On remarquera au passage que c'est cette structure qui sous-tend la "frustration" (au sens usuel et aussi au sens qu'on donne à ce mot en physique, sens qui reprend la notion de conflit entre un ordre local et un ordre global) que l'on sent dès qu'il est question d'action collective : dans tous les maillons de la chaîne, il existe une perception du "eux contre nous" mais il n'existe pas de point de coupure stable à l'échelle de la chaîne toute entière.
L'appel à l'action collective échoue sans cesse, soit sur le repliement du "nous" à une échelle micro-locale sans efficacité dont la limite est "moi" (constitution du groupe via "les ennemis de mes amis sont mes ennemis"), soit sur la dilution infinie par extensions successives (constitution du groupe via "les amis de mes amis sont mes amis).
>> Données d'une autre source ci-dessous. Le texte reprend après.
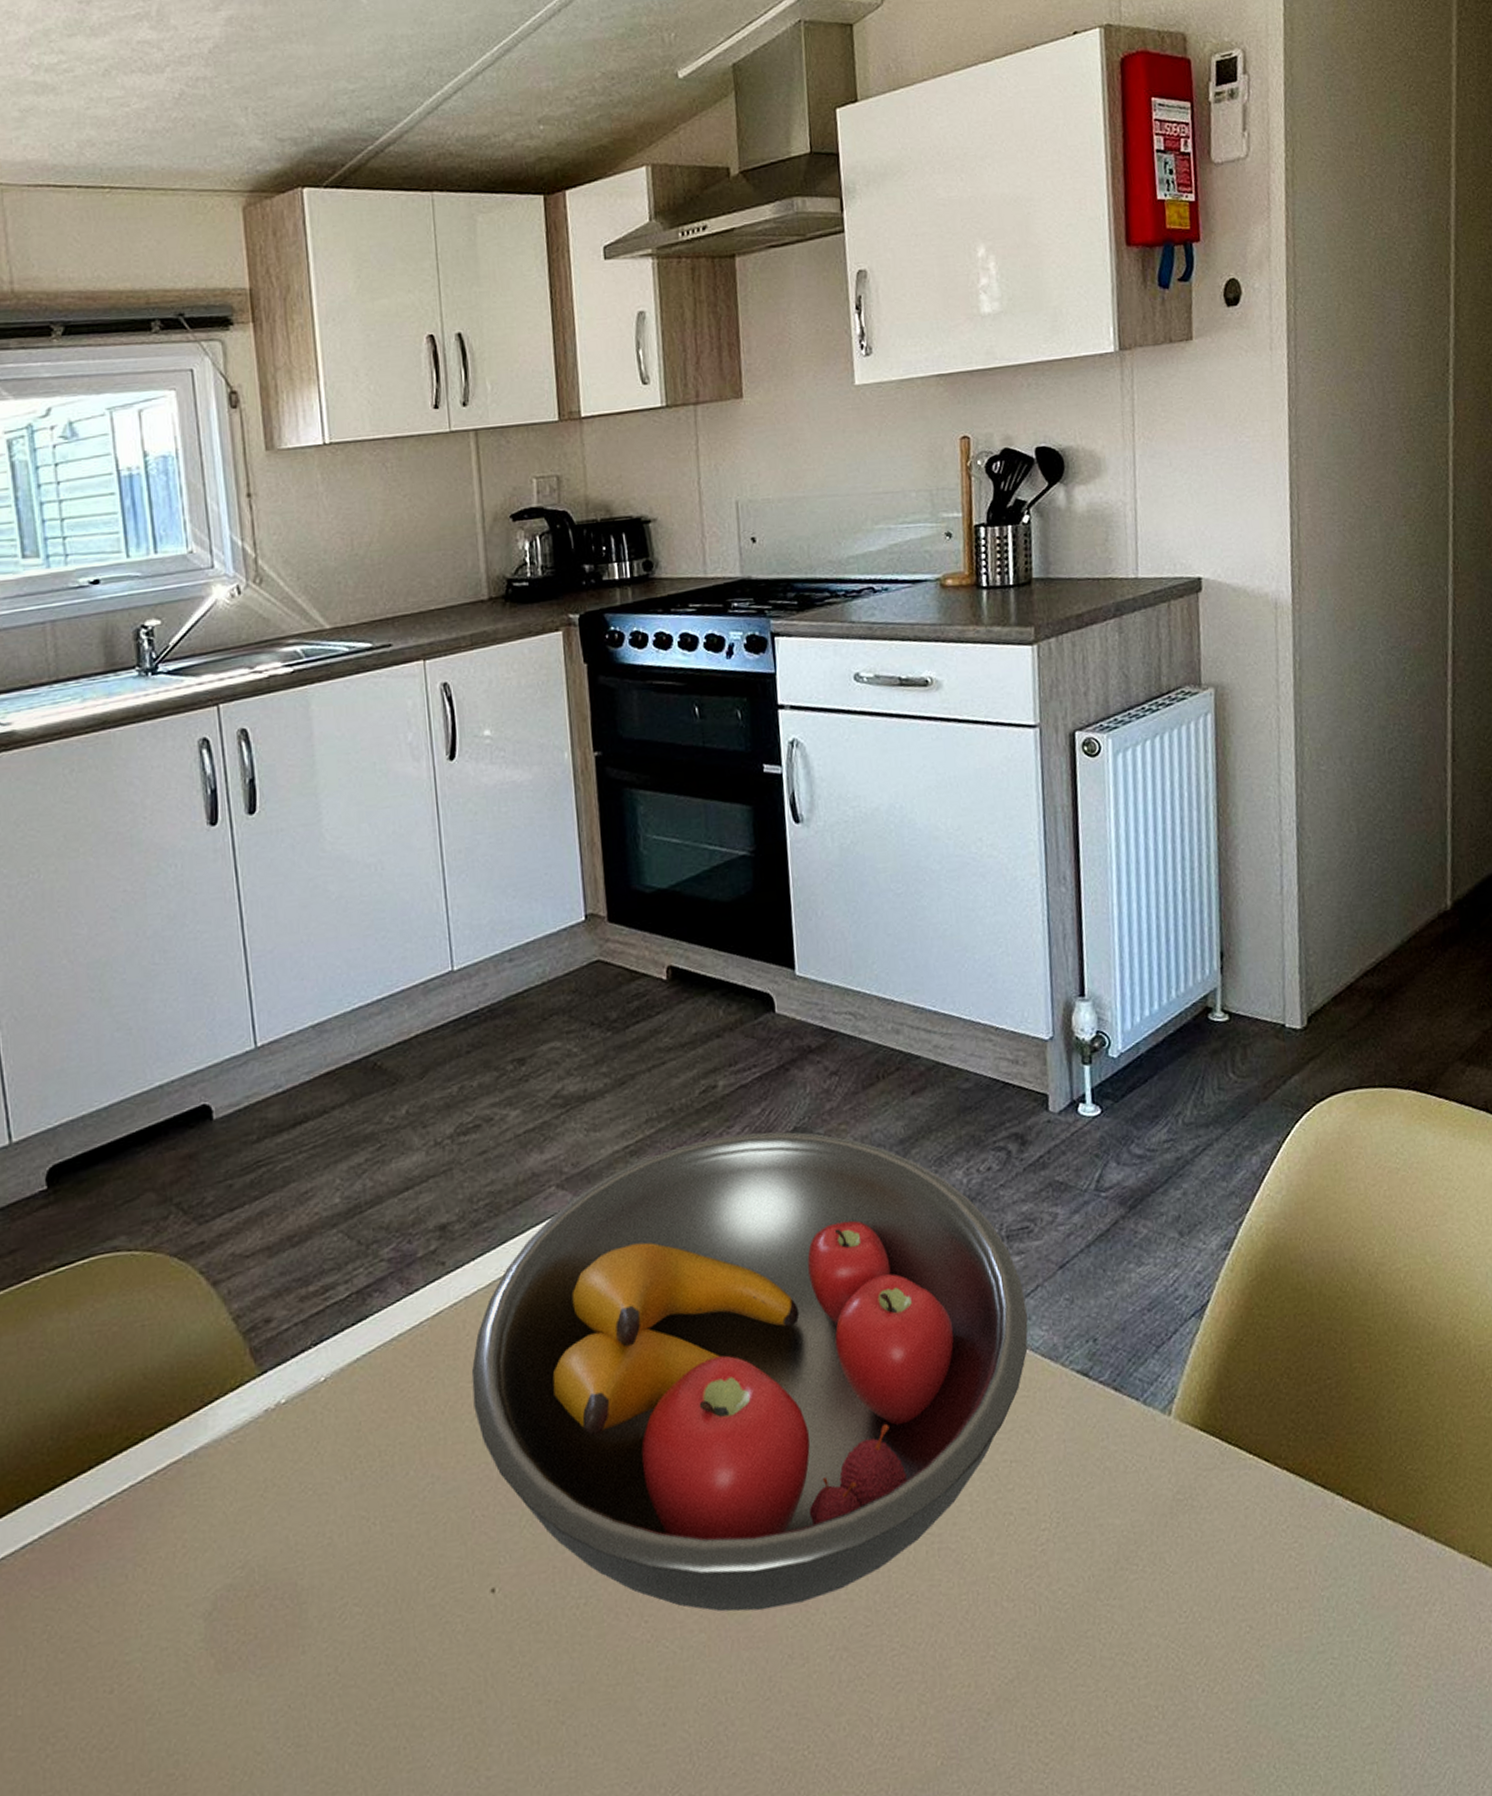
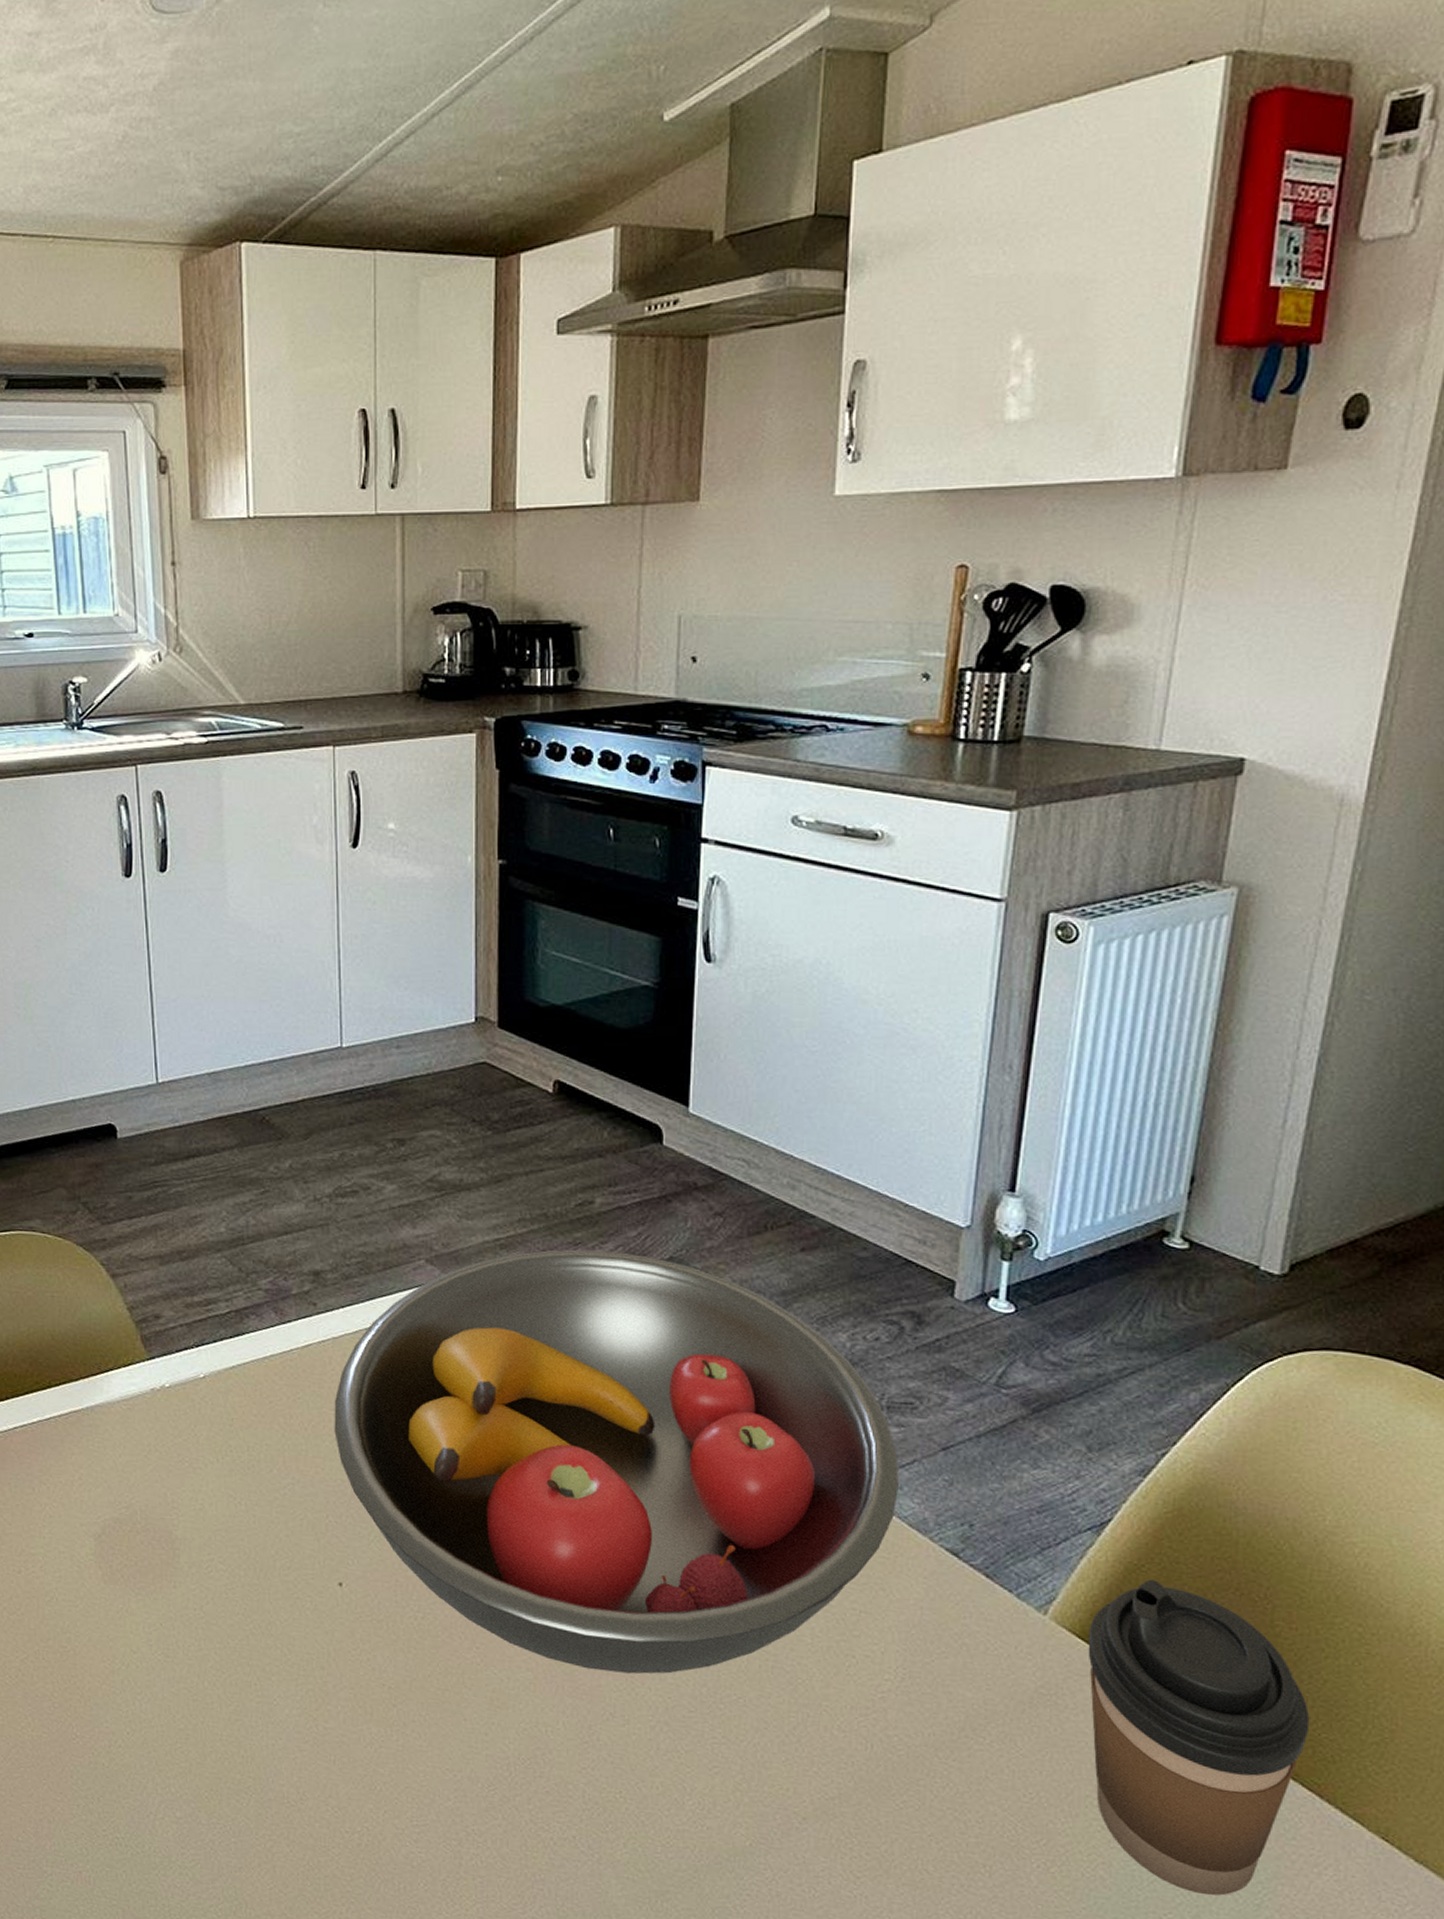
coffee cup: none [1208,1351,1398,1670] -> present [1088,1579,1310,1896]

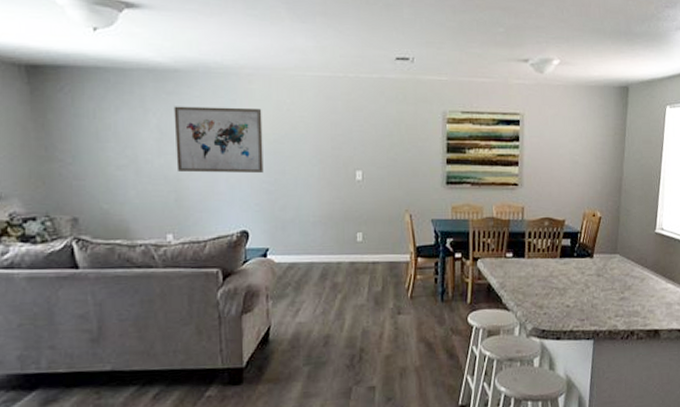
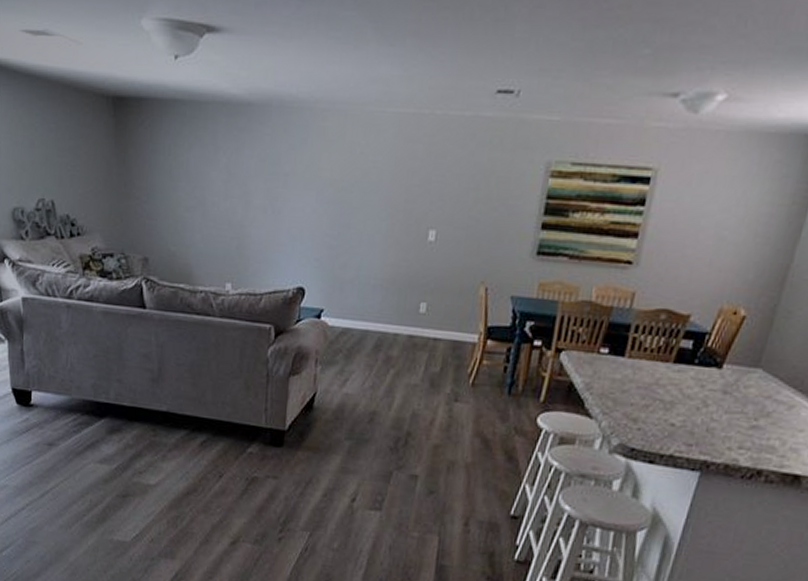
wall art: present [174,106,264,173] -> none [241,144,333,224]

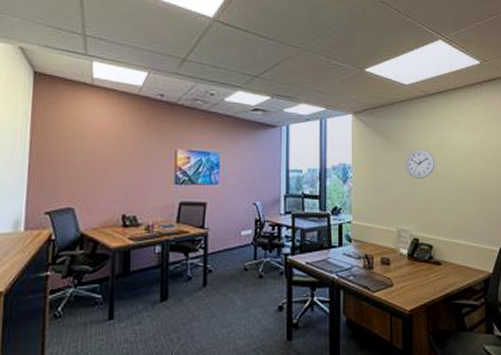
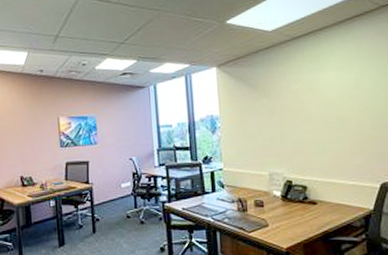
wall clock: present [404,149,436,179] -> none [272,93,306,123]

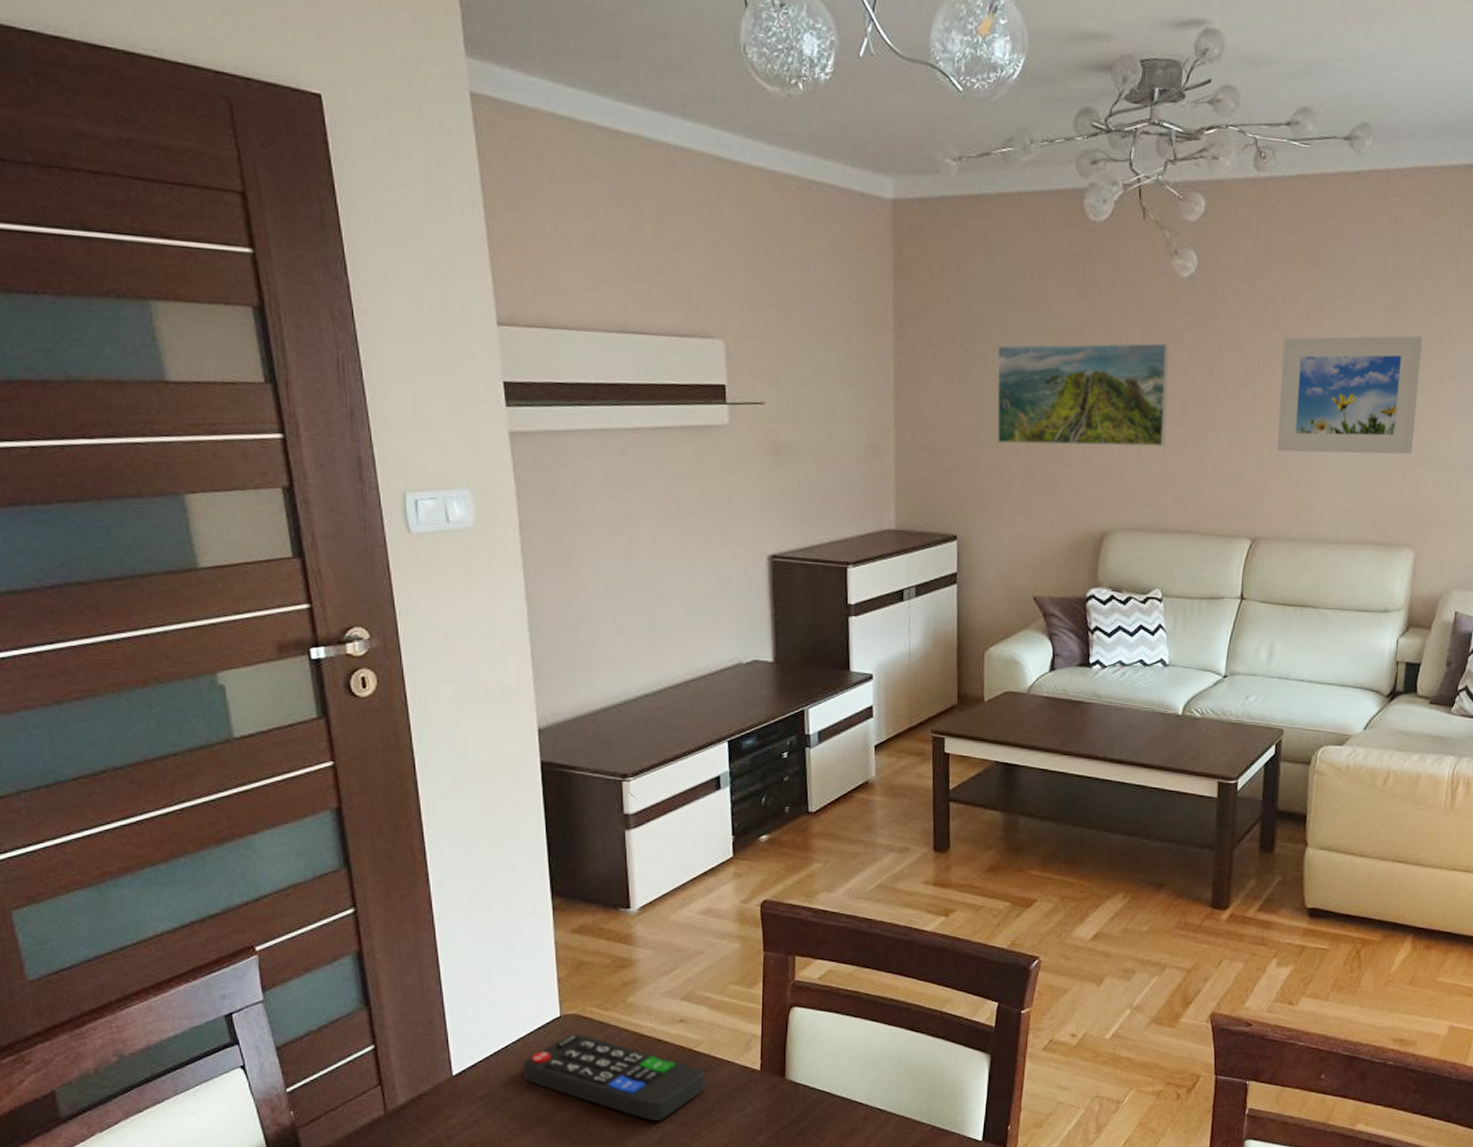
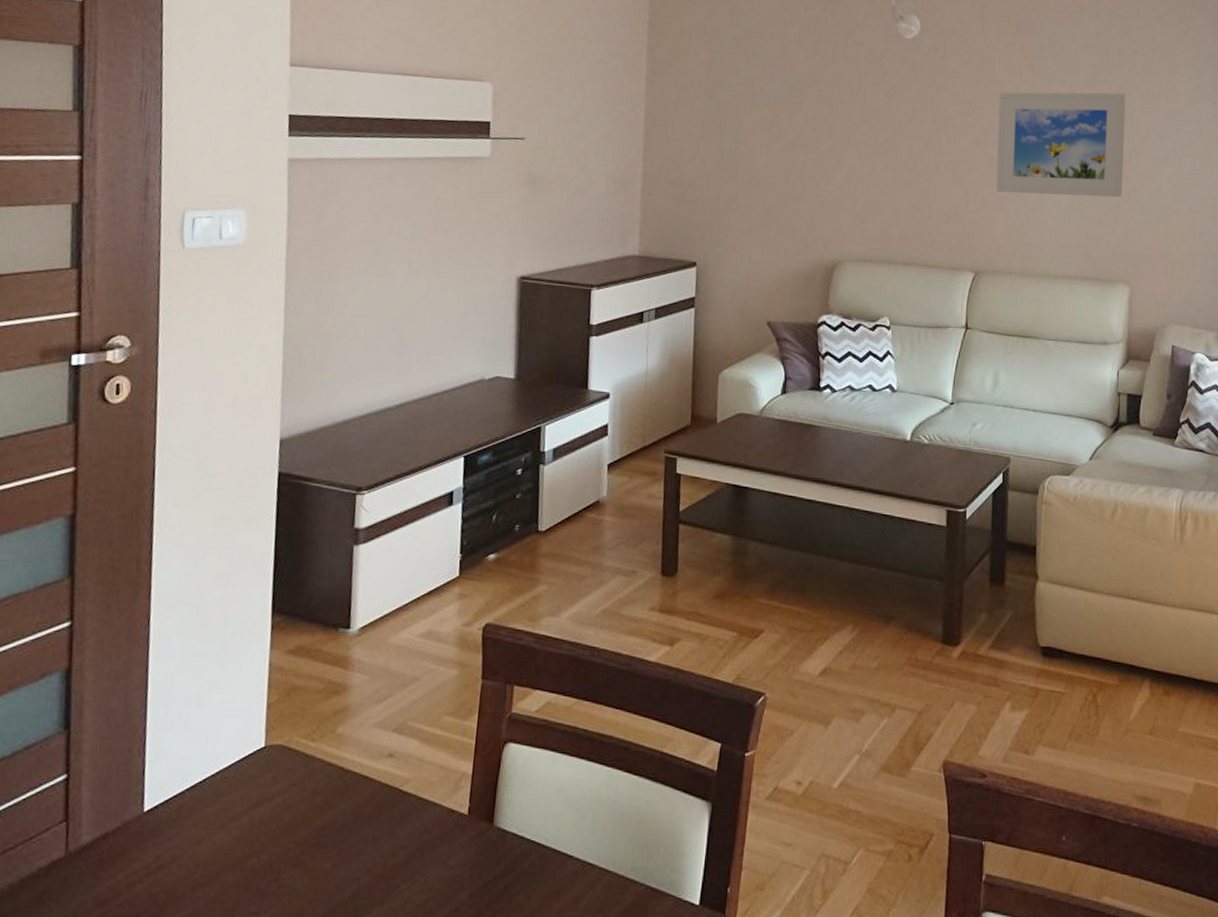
remote control: present [522,1033,705,1122] -> none [218,766,409,873]
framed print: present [996,342,1169,447] -> none [736,93,896,186]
L'issue répétitivement lassante de cette frustration, c'est la constitution locale d'un bouc émissaire situé en-dessous, chargé de tous les maux et en particulier, bien sûr, celui d’empêcher l'ascension vers le dessus : Jusqu'où ne serais-je pas monté sans tous ces impôts, charges, règlements etc qui entravent mon merveilleux dynamisme et ne profitent qu'à ces incapables d'assistés ? ne cesse de se lamenter chaque maillon de la chaîne ! Le tout couplé avec l'antienne également lassante : S'il faut changer quelque chose (peu importe quoi, d'ailleurs), que ceux du dessus commencent ! Au final, la structure de sériation en sort encore renforcée.